Please copy out, word for word, the naming lines in each of the records below, leaving the pictures out of your answer.

→ **Data section**
• • •

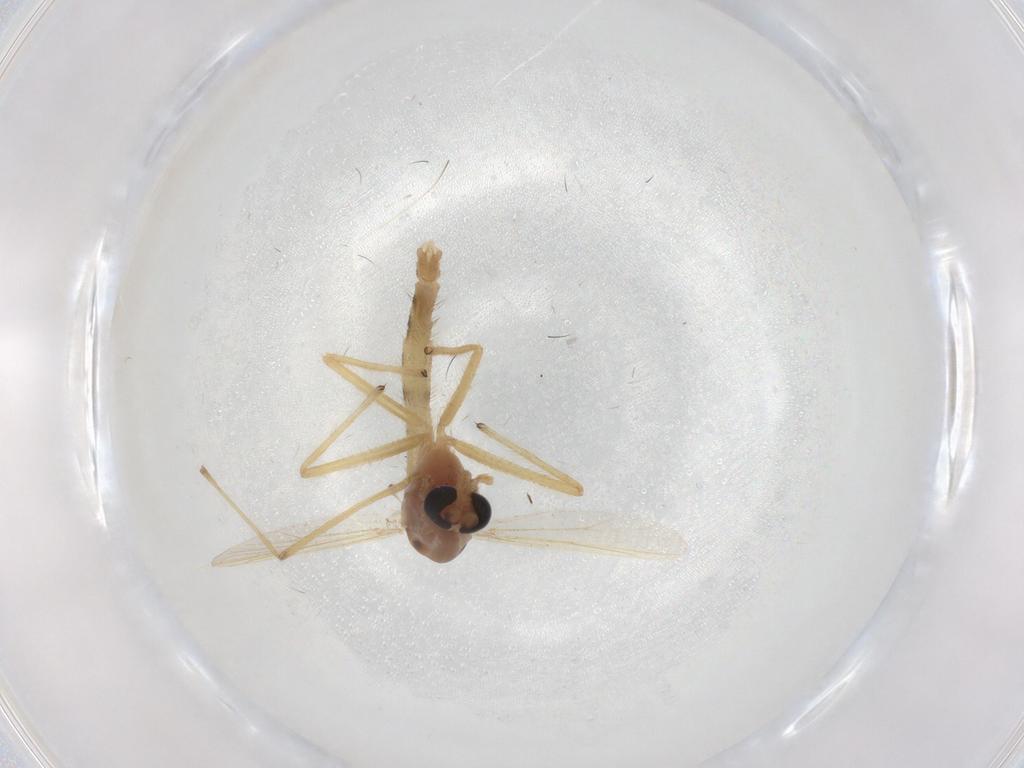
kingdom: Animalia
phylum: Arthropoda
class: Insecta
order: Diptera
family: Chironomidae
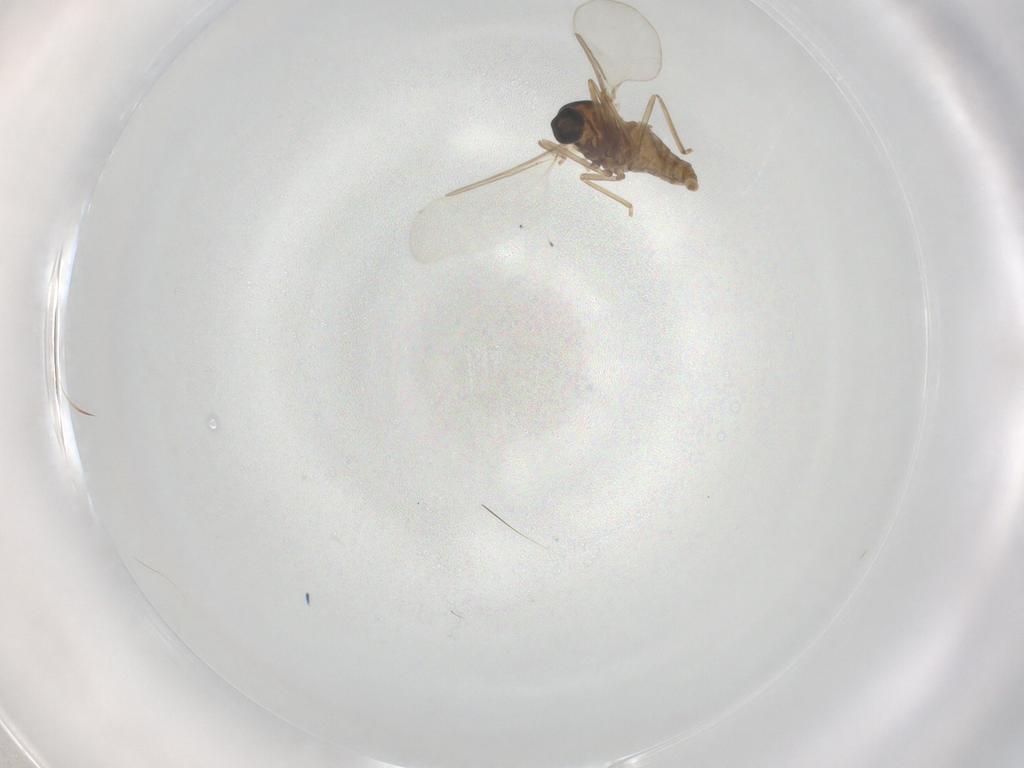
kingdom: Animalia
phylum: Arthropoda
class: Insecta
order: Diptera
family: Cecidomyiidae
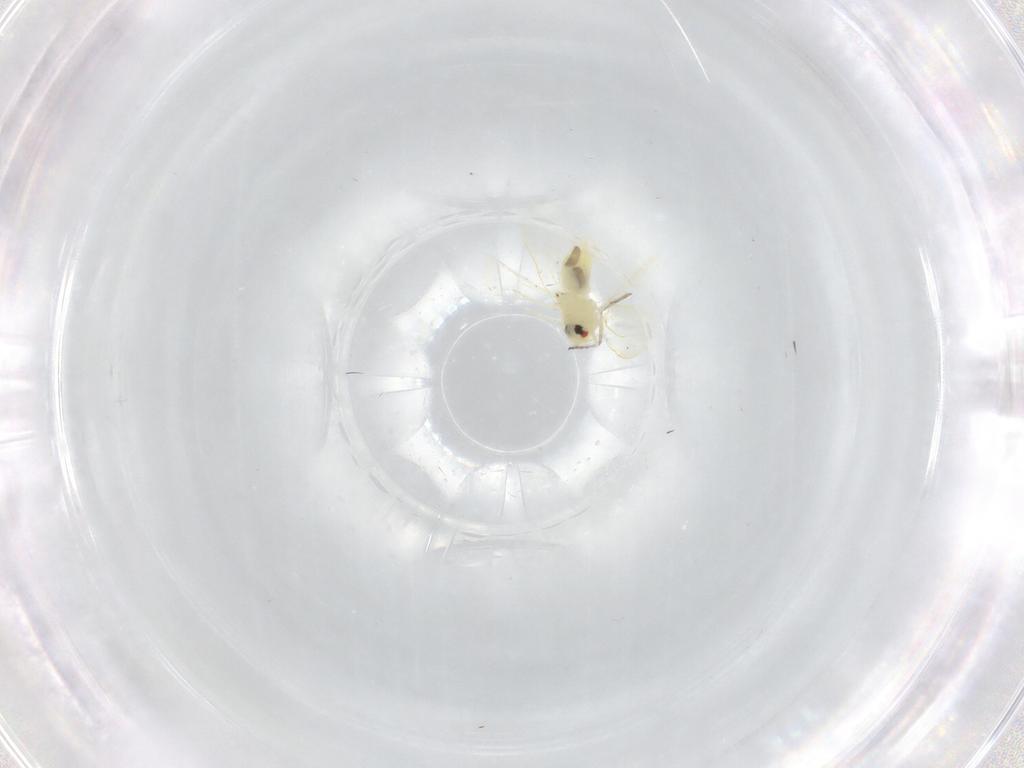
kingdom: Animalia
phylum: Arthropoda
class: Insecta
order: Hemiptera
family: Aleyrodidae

• • •

→ **Finished exercise**
kingdom: Animalia
phylum: Arthropoda
class: Insecta
order: Diptera
family: Chironomidae
kingdom: Animalia
phylum: Arthropoda
class: Insecta
order: Diptera
family: Cecidomyiidae
kingdom: Animalia
phylum: Arthropoda
class: Insecta
order: Hemiptera
family: Aleyrodidae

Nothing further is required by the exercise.